A plow makes its way through a neighborhood in Brunswick after snowfall in this file photo.

BRUNSWICK — Midcoast towns are keeping a wary eye on the skies — and their wallets — after a series of pre-winter snowstorms forced them to dig into the plow, snow and sand budgets earlier than normal. 

Mike Crafts, Brunswick’s director of public works, is concerned over what this might mean for the rest of the winter.

“I’m told this is the earliest that Maine has had multiple storms in quite a while,” said Crafts. “We’re hoping it will turn mild sometime soon,” he added, although there are still at least four more months of snow coming.

Public works has done three “major plows” so far this year, spending 15 percent of its allocated $195,000 for contracted services, primarily with Harry C. Crooker & Sons, which plows six of the 20 plow routes in Brunswick. Public works is responsible for more than 140 public roads and of the nine internal plow trucks, eight have sanders.

The first storm cost more than $16,000, the second about $4,000 and the most recent storm $10,000, according to town manager John Eldridge.

“It isn’t a good start financially,” Eldridge said.


Neither Eldridge nor Crafts could confirm how much of the $200,000 winter sand and salt budget has been used because the department buys enough sand and salt to fill a vast storage area and refills it as needed.

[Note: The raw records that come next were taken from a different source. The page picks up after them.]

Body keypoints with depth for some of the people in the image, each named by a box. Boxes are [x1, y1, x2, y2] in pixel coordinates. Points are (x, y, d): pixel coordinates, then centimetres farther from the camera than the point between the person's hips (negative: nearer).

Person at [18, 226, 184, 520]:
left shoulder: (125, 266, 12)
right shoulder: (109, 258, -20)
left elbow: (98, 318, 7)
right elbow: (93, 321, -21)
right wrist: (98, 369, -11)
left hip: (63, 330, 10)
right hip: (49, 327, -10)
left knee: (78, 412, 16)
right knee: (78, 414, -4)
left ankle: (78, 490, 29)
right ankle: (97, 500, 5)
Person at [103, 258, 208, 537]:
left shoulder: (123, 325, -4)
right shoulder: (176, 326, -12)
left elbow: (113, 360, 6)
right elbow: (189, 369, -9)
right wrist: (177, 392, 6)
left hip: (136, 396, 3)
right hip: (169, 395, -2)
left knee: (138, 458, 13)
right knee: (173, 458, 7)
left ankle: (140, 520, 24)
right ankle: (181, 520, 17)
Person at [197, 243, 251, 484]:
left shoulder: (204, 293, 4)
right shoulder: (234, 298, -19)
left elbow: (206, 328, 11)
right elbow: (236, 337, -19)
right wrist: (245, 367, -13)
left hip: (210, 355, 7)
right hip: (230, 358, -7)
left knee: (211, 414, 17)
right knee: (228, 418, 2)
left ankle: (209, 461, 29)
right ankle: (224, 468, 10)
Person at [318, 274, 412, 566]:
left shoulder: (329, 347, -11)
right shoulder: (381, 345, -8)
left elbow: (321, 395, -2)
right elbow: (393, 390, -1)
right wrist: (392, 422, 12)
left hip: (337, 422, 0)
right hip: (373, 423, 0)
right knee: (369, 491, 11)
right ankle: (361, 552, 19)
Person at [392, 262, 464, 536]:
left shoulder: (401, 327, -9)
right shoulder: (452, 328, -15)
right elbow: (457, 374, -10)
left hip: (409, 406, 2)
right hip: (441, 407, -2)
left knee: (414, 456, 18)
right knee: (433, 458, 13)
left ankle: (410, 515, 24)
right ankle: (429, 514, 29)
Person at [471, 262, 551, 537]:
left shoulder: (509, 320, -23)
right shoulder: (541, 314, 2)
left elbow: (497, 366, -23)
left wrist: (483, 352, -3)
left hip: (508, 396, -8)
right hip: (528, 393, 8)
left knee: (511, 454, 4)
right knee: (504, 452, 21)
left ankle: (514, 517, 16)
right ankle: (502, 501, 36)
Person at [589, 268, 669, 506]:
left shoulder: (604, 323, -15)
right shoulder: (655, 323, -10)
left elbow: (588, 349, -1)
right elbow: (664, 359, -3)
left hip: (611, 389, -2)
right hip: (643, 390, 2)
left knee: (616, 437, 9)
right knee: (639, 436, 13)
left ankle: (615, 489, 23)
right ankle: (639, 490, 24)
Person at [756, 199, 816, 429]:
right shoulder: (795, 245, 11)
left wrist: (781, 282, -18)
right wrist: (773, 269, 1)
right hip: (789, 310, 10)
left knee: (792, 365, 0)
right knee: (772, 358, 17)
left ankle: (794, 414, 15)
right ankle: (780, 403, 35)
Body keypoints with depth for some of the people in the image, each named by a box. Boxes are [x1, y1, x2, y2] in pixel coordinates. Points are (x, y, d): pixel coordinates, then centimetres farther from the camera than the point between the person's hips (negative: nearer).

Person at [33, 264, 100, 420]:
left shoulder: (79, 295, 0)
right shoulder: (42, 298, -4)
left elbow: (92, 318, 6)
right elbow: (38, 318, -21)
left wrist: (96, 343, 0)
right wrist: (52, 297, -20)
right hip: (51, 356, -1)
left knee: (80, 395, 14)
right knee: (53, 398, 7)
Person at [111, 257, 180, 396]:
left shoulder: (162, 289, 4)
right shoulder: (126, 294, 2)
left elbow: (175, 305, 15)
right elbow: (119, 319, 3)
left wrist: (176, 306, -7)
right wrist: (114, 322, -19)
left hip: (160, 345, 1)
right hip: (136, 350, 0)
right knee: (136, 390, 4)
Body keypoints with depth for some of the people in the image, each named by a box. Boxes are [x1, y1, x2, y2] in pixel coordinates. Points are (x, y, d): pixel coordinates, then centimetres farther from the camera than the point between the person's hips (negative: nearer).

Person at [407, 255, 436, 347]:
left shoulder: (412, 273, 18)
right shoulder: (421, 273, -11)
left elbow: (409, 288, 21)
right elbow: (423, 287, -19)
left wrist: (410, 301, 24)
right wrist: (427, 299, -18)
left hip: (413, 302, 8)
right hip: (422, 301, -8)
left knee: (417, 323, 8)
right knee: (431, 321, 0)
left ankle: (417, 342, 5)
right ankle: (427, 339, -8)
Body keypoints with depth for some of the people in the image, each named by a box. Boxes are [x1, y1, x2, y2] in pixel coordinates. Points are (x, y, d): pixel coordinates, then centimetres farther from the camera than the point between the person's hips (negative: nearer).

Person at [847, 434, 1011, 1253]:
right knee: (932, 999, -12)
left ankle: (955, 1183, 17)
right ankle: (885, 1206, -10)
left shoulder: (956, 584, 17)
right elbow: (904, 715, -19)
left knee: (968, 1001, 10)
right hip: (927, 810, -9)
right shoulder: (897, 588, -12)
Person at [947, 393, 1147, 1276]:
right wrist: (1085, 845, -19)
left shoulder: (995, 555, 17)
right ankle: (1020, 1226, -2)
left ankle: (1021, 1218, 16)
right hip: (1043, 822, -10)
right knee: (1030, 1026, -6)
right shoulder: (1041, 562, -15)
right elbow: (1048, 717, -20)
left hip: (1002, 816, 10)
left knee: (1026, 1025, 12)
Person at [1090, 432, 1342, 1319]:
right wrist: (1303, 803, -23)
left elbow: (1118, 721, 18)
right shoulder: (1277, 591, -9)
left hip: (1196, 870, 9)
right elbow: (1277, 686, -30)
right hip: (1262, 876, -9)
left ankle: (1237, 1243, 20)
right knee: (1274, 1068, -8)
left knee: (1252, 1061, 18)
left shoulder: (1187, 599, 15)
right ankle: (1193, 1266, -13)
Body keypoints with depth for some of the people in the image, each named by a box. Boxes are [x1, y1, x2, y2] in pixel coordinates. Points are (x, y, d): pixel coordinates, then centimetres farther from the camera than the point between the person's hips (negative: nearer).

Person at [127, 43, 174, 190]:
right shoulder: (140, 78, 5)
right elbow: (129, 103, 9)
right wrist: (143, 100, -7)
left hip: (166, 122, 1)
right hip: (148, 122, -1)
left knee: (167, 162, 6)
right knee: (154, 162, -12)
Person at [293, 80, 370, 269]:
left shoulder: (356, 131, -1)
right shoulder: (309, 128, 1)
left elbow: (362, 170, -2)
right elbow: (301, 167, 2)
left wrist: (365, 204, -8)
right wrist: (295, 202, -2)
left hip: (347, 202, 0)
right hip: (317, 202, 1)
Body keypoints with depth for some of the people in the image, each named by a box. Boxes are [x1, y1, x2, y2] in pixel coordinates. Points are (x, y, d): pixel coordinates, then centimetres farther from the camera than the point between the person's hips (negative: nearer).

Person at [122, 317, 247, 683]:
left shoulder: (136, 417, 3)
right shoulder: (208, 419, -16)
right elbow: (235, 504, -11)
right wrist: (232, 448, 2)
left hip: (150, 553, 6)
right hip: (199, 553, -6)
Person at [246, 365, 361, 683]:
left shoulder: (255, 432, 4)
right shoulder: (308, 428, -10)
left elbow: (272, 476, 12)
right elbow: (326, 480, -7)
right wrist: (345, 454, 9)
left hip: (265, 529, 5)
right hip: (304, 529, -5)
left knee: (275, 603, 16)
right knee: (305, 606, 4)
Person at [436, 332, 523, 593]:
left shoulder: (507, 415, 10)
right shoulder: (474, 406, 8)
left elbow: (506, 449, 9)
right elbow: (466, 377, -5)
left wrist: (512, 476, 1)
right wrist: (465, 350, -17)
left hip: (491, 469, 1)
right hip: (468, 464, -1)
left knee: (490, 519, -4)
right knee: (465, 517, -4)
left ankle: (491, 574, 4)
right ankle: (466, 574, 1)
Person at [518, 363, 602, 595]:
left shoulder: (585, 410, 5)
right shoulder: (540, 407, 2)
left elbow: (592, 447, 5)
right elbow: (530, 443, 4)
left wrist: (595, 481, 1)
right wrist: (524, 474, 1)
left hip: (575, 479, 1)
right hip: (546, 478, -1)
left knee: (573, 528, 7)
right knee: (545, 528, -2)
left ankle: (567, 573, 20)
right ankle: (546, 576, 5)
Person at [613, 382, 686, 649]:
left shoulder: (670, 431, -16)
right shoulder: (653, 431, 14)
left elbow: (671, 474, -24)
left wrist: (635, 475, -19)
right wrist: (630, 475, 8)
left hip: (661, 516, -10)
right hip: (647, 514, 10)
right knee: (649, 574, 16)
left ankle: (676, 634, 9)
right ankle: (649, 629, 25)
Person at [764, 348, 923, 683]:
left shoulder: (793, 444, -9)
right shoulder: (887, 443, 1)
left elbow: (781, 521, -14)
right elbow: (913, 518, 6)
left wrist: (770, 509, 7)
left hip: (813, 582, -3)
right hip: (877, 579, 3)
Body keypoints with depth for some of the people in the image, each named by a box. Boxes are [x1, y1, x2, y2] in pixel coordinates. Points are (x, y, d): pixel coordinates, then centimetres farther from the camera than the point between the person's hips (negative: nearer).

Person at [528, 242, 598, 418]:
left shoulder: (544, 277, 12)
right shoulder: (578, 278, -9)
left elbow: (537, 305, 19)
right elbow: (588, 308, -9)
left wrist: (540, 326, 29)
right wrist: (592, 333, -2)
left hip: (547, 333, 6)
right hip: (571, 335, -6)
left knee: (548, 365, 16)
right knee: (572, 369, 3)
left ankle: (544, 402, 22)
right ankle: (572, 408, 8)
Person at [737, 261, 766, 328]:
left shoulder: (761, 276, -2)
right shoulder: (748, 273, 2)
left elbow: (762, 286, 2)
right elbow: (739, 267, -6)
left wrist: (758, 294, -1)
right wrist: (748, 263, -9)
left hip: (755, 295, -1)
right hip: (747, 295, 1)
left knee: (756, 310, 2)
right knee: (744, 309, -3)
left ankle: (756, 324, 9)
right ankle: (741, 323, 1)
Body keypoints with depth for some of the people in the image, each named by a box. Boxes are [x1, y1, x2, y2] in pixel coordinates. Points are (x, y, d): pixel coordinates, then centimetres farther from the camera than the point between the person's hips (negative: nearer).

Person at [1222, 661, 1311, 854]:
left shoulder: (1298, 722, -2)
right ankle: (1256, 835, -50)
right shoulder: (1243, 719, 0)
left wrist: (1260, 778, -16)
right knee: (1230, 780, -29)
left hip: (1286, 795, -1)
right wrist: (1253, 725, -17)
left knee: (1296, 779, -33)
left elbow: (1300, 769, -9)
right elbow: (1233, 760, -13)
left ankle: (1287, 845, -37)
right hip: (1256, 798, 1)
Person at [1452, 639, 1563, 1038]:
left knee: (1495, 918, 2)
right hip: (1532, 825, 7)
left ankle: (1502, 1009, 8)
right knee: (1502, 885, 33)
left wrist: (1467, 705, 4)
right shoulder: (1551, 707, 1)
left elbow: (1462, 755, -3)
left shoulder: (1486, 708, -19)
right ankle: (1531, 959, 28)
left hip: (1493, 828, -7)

According to the town’s budget, $45,125 is allocated for sand and $156,000 for salt.

Last year, Brunswick budgeted $39,000 for winter sand alone and spent over $53,000. There was $147,500 allocated for salt with more than $158,000 spent.

Bath has already spent almost a quarter of the money budgeted for clearing the roads in winter, according to Bath Director of Public Works Lee Leiner.

“Are we getting an early start? Absolutely,” said Leiner. “But it’s hard to say whether we’re on track until kind of it’s all said and done and we see what it took to fight winter.”

Leiner noted that winter clean-up isn’t a separate line item in the budget, so it’s difficult to sort out exactly how much overtime or vehicle maintenance to count toward the city’s overall winter clean-up costs. By his best estimate, the city has budged $250,000 for the plowing, sand and salt, and other winter activities. So far, it has spent $60,000.

“By this time last year, we hadn’t faced any major storms,” said Leiner. “We were under $5,000 at this point last year.”

Leiner said that because it’s impossible to predict how many storms will hit the Midcoast this year, it’s difficult to know whether the city is on track budget-wise or if winter clean-up will go over budget. If snow continues to pile up in Bath, Leiner expressed confidence that they’d find a way to continue plowing the roads.

“If it keeps snowing like it’s been snowing, well, I’m sure that the motoring public does not want us to stop plowing. So we’ll keep it up,” said Leiner.

Officials in Lisbon and Topsham also are leery about what the season may bring.

“Will this impact the budget? Too early to tell,” said Topsham Public Works Director Dennis Cox. “Mother Nature has her way and public works departments just have to react accordingly.”

Topsham exceeded its winter budget last year. As a result, the department budgeted for an increase its allocation for salt from $60,000 to $40,000. This year, Cox said the department has had to pay overtime to clear roads, but it’s too early to tell if the overall budget will be impacted.

Lisbon Public Works Director Tom Martin echoed the sentiments. He added the department is prepared as possible for potential storms. In Lisbon, and average is taken of the last five years worth of overtime and put into the budget as a starting point.

Snow Daze

The impacts of earlier-than-usual storms have been felt in the schools too, with three inclement weather days in Brunswick so far this year — one in September for a windstorm and two snow days in November, according to Brunswick Superintendent Paul Perzanoski.

The district only budgeted for five snow days this year, he said, although there is an extra student day in the calendar that can be used as a sixth.

It’s too early to tell what the district will do if the remaining two or three days are used up, Perzanoski said, adding that would be a conversation for January or February.

“Maybe we’ll get lucky and have all our snowstorms on the weekends,” he said

Regional School Unit 1 has already taken two snow days so far, but Administrative Assistant Veda Ferris said there was no need to be concerned about making up snow days yet.

“Really we’re not out of control at the moment,” said Ferris. “We’re still okay.”

At this point last year, the district had already canceled school three times. All three of those days were due to a windstorm that swept through the Midcoast at the end of October last year. That storm knocked out power in some communities for several days, and Regional School Unit 1 was without power for multiple days.

Maine School Administrative District 75 was hit hard by that windstorm. The district missed 11 days total in the 2017-18 school year, five for the storm.

Superintendent Dan Chuhta said while they don’t necessarily budget, typically five days are added at the end of the year. With snow days, the district has the towns of Bowdoin, Bowdoinham, Topsham and Harpswell to consider. In response to the October power outages, the district changed professional development time to school days, and early starts to full school days.

Lisbon schools only missed one day as a result of the wind and seven to snow in the previous school year. Much like MSAD 75, they have missed three days, but have five built into the school calendar.